Jason Jacobs
Victor was my teacher, then colleague and mentor, and friend. I’m sure many others can speak more eloquently and deeply than I about how it was to be taught by him, to work with him, watch movies with him, enjoy his company and vitality. Amidst the gales of grief this then is what I remember most:
As my teacher (I did undergraduate Film and Lit. at Warwick 86-89) he only taught me for one course, Basic Criticism, in first year. But he was also head of department during my second year and I remember coming to see him in his office early one morning because I was devastated by a romantic catastrophe and utterly distraught. He told me that even though I wouldn’t feel it for a while, the grief would pass, and that was the first of many wise, brief, but lasting things he told me.

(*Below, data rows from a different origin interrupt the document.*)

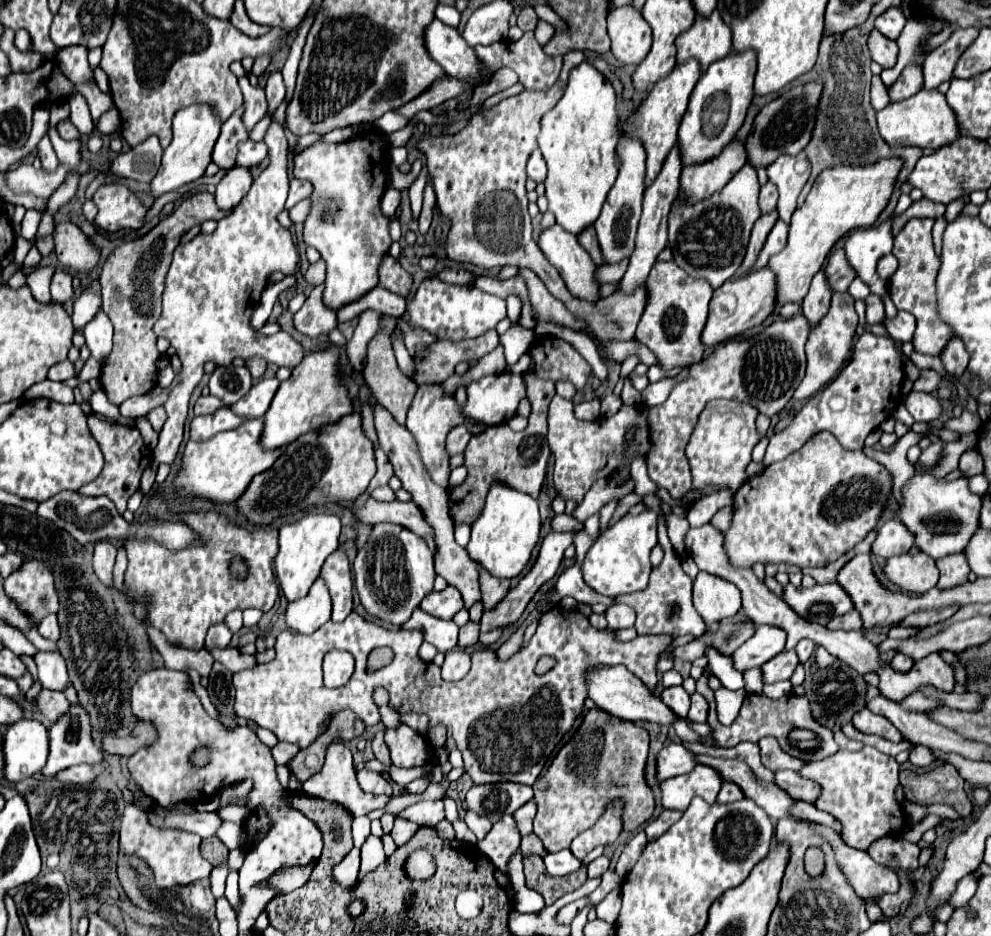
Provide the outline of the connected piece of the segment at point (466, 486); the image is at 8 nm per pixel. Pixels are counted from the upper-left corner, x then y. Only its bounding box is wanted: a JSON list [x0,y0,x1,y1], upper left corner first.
[448,373,556,525]

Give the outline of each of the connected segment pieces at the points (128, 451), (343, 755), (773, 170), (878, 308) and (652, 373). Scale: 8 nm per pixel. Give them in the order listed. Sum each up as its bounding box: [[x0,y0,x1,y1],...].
[[78,415,150,515],[302,742,390,817],[768,151,810,223],[866,295,884,325],[646,365,682,384]]

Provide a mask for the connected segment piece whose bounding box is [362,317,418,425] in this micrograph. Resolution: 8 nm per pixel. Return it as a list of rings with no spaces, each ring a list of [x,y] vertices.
[[[384,317],[382,319],[382,331],[368,345],[368,359],[366,359],[366,367],[364,367],[362,375],[364,375],[364,379],[368,383],[368,387],[374,391],[376,401],[380,405],[384,405],[384,409],[388,409],[392,413],[392,417],[396,417],[396,421],[400,425],[405,425],[407,411],[418,385],[411,377],[404,375],[396,365],[394,351],[392,351],[392,345],[390,345],[390,333],[394,331],[394,325],[396,325],[394,317]]]

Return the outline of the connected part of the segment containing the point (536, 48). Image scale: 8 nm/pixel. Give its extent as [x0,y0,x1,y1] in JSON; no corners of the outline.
[474,31,562,89]

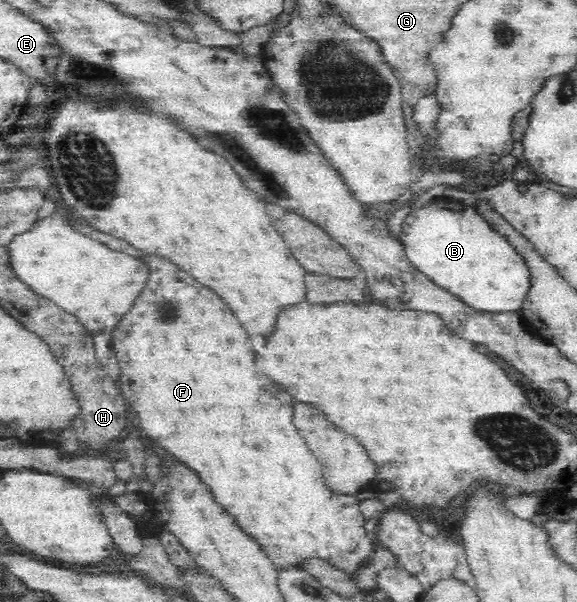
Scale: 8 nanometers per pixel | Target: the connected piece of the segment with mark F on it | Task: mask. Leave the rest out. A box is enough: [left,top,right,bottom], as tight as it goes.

I didn’t fully appreciate his work until I came back to Warwick as a lecturer in 1994, and he was my official ‘mentor’ while I was on probation. He had to tolerate one afternoon session a week listening to my inexperienced ramblings and he did so with patience and attention, always nudging thoughts further, correcting gently, telling me the way the world was, as it was then, there. He introduced me to Cavell and then, gradually I shifted the entire approach of my research and sought out his company and conversation hungrily when I could. I told him about how difficult admiration was, and he sent me back to The Lusty Men. Once, when I was overly effusive outside his office, I came back and apologized for ‘being odd’. He told me that he’d accepted his oddities. That alone saved me 20 years of therapy. When we had our first child he bought us the interesting toy (a stringed cats-cradle thingy) he’d chosen for his grandchild. He shared his work with me but always felt awkward with my praise for it.
When I emigrated to Australia in 2000 Victor kept in regular contact. At first that meant letters, including one that detailed his sense of why praise was difficult for him, its origins in the reward of a new bike for passing his 11-Plus and the victimization he experienced at school because of that. Over the past 16 years whenever I’d visit the UK to research at the BBC Archives or come to a conference, I’d always meet Victor. The archives are in Reading and, of course, Victor taught there from 1968-78 as Senior Lecturer and Head of Department of Film Studies, at Bulmershe College of Education. So although sometimes I’d drive up to Coventry to take him out for a meal, most visits he’d get on the train and we’d go out to the local Greek restaurant, Kyrenia, which he enjoyed very much. He’d sop up the sauce of his stifado with the bread. Once was around the time Tessa was dying; I do wish I’d reached out and held his big hand, I hope he knew how much I felt his grief. One visit I’d booked him a room at this hotel and we had time before dinner – he knew well my tendency toward alcohol and suggested we walk along the Thames just outside and look at the swans and geese; we talked aesthetics and the medium and movies; only years later did I realize what he had done to save me (and himself) from drunken stupidity, so glad I was to see him. I’m writing this at the table where, on another visit we shared tea and he told me about his latest Ophuls work, and introduced me to the work of Robert Pippin.
A key highlight of my career was chairing Victor’s paper at the Film Philosophy conference in Oxford in 2015; the one on Wiseman’s ending of High School. I tried to rise to the occasion, but afterwards – struck by its magnificence – I fell weeping into a bewildered Andrew Klevan; I knew something was ending with that ending he spoke so brilliantly to.
We regularly emailed. A few weeks ago I sought out his advice. I had been attacked viciously in the Screen journal, and I remembered how he’d told me his response to Sam Rhodie’s review of Film as Film was ‘written out of hurt’; but, I asked, that response clarified his book so sharply it was worth doing – so what should I do? He sent me a one-line email: ‘There is no rush. Do nothing until you hear from me. V.’ On 26 June he sent a one page document, asking me not to share it since it was merely a draft. If only we could have drafts that crafted, that generous and scalpel-sharp. I’m going to share, against his wishes, its final glorious moments:
‘At issue here is the articulation of value and values in the attempt to describe key aspects of an artistic achievement. The achievement need not be of the highest; it may be qualified by flaws and failures elsewhere in the work. We may need to talk about the excellence of a performance, or the finesse of an isolated sequence, in an otherwise undistinguished movie. Aesthetics goes astray when it concerns itself too much (close to exclusively) with the masterpieces. So it seems to me that it is more useful to think of qualities and achievements (like wit, eloquence, economy, concentration) as values to be celebrated rather than as tests to be undergone. Excellence can be of so many kinds. An evaluative system of criteria is likely to lack the flexibility to accommodate the variousness of artistic merits, since a criterion is of limited utility – it doesn’t do its job as a test – if we cannot tell whether it has been met. (MORE TO FOLLOW)’
I’ve tried to follow Victor’s immense humanizing presence for much of my adult life, and fell short. But… Victor’s happy face, lighting up in that big-lensed smile, as he stepped off the escalator at Reading station and saw me.